Left Behind... In Communist China


Travelling Between
Hong Kong and the Mainland?


Headed to China for the Olympics? You may have the proper visas, but do you have enough of them?



By Paul Oscar Hamilton


I could not have felt more helpless. I was standing in Hong Kong. My girlfriend was standing in China. We could clearly see the other’s desperate expression. But we could not touch. We'd run out of visas.


Hong Kong is now a part of China, as we all know, the British having long since handed over ownership. Despite the slogans, the two are not one. It is a nation divided by officers in hats, a bureaucratic line more impassible than the crumbling Great Wall. And I wish we’d known that a lot earlier.


Our plan had been to travel by rail through China, from Beijing to Hong Kong then back out on our way to Vietnam via Cambodia. With the understanding that Hong Kong and China were one country we naively expected to need only one entry visa to China- the thinking being that by going to Hong Kong we would not be leaving China proper and subsequently need no further permission to re-enter. We’d boarded the bus from Hong Kong after a lovely few days exploring that dynamic, international city. Heading to Shenzhen, the exploding border town that came into being with reunification, our packs seemed heavy in the sweltering humidity, especially after a respite of carefree wandering with little more to carry than our appetites and sunglasses. But the overland journey ahead excited our imaginations, as we'd be plunging into the interior wilds of the Far East.

Aurora, my paramour and intrepid guide, breezed through the border checkpoint, her male agent giving her a salutatory farewell. My border agent, a smiling female in stiff uniform appeared more circumspect in her appraisal. She asked me if I travelled a lot. Proud of my worldliness , I replied haughtily that yes indeed I had been fortunate to have been to many exotic locales. She quipped in her straightforward and polite English that that being the case, possibly I should have understood the simple need of proper documentation to transgress international borders. I pointed out that I was in possession of the necessary visa to enter China. She disagreed.


“You had the necessary visa to enter China once, but you do not have the necessary visa to enter again.”

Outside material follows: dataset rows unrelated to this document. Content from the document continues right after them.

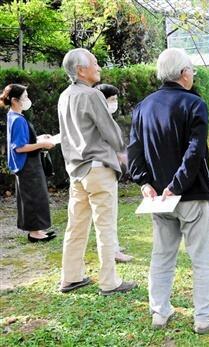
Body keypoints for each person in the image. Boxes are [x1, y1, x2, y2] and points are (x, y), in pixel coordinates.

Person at [128, 48, 209, 333]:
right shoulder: (194, 103)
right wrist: (177, 185)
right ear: (184, 73)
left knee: (162, 255)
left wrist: (145, 183)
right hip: (191, 194)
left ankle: (159, 311)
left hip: (158, 198)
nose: (193, 75)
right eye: (192, 70)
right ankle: (205, 316)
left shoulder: (142, 107)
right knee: (203, 257)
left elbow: (134, 152)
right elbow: (195, 151)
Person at [57, 48, 136, 295]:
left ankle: (70, 277)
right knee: (105, 227)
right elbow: (110, 130)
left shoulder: (64, 96)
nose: (98, 66)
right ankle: (109, 282)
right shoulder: (92, 95)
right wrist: (122, 152)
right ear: (81, 70)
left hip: (77, 170)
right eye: (94, 62)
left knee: (76, 226)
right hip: (98, 170)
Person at [1, 84, 56, 243]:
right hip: (27, 164)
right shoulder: (17, 119)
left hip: (27, 163)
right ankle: (34, 233)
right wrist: (42, 145)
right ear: (14, 100)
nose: (27, 100)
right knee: (33, 197)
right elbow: (19, 148)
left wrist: (39, 139)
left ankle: (38, 230)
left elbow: (23, 141)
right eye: (24, 97)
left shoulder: (14, 116)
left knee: (36, 195)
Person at [95, 83, 133, 263]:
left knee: (108, 214)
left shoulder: (99, 118)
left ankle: (114, 245)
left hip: (104, 169)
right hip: (103, 170)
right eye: (112, 100)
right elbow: (114, 146)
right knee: (107, 215)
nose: (115, 103)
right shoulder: (102, 121)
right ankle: (113, 251)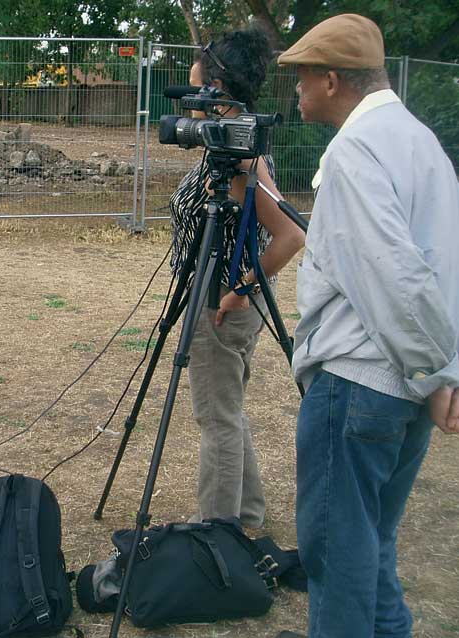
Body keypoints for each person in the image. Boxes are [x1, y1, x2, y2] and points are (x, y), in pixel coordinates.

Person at [274, 14, 459, 638]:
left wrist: (436, 374)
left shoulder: (355, 150)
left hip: (361, 384)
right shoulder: (418, 140)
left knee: (338, 555)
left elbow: (392, 277)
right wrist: (440, 371)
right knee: (371, 542)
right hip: (404, 382)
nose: (296, 92)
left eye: (301, 79)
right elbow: (440, 266)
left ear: (331, 80)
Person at [169, 27, 305, 528]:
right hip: (213, 299)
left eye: (199, 69)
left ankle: (219, 532)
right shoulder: (229, 139)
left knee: (216, 418)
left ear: (218, 82)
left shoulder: (243, 151)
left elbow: (290, 236)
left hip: (220, 306)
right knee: (226, 411)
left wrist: (238, 289)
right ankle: (245, 515)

“What country am I in now?”


“You are in China.”


“What country am I trying to enter?”


“China.”


“What country did I leave in order to enter China?”


“China.”


“Then maybe you can understand my dilemma. How could I have known that I would need separate visas to enter China from China?”


“You are a world traveler. You should know these things.”



I sat on that thought for a moment. A gift of Eastern Wisdom, perhaps? I looked through the Plexiglas at Aurora. My lovely girl. Standing there. Free.


“Well, why’d you let her through?”

I pointed at the red-haired beauty standing a few paces behind her, innocently waiting. The agent turned around to look. It took about two seconds for the guards to be alerted and for my sweet angel to have been cursorily expelled from China back into China. To this day her passport bares the scar of a cancelled stamp. My border agent informed her superior of her counterpart’s sloppy work and at least fifteen other agents stopped their transactions to stand up from their seated posts, point mockingly at the shamefaced culprit and publicly humiliate him with rebukes and taunts. Effective peer counseling, I thought to myself. Would that fly in the west? We were soon directed to another line, at the culmination of which we were redirected back from whence we’d come. No one wanted to deal with us. The only solution was to return to Hong Kong and apply for visas there. Unfortunately it was Labor Week and no governmental offices were open for a number of days and to expedite visa service would have been prohibitively expensive, not to mention the attendant costs of room and board at a moment’s notice. We settled on ditching the whole idea and simply flying to Vietnam, saving Cambodia for a later date. We slept the night on the couch of our kind hostelier’s living room. His rooms were all booked.


Ironically, as we headed out of the station to collect our luggage from the waiting bus that was to have continued the journey we could have simply got back on and gone with them. No one was looking. But I knew eventually at the next stop some such, and probably worse, debacle would have awaited us.


So it is with much hard won experience that I recommend delving as deeply as possible into your destination of choice’s arcane, inexplicable, anachronistic, oxymoronic regulations so you don’t end up standing with your passport in your hand.


And never rat out your partner to the authorities. They’ll never let you forget it.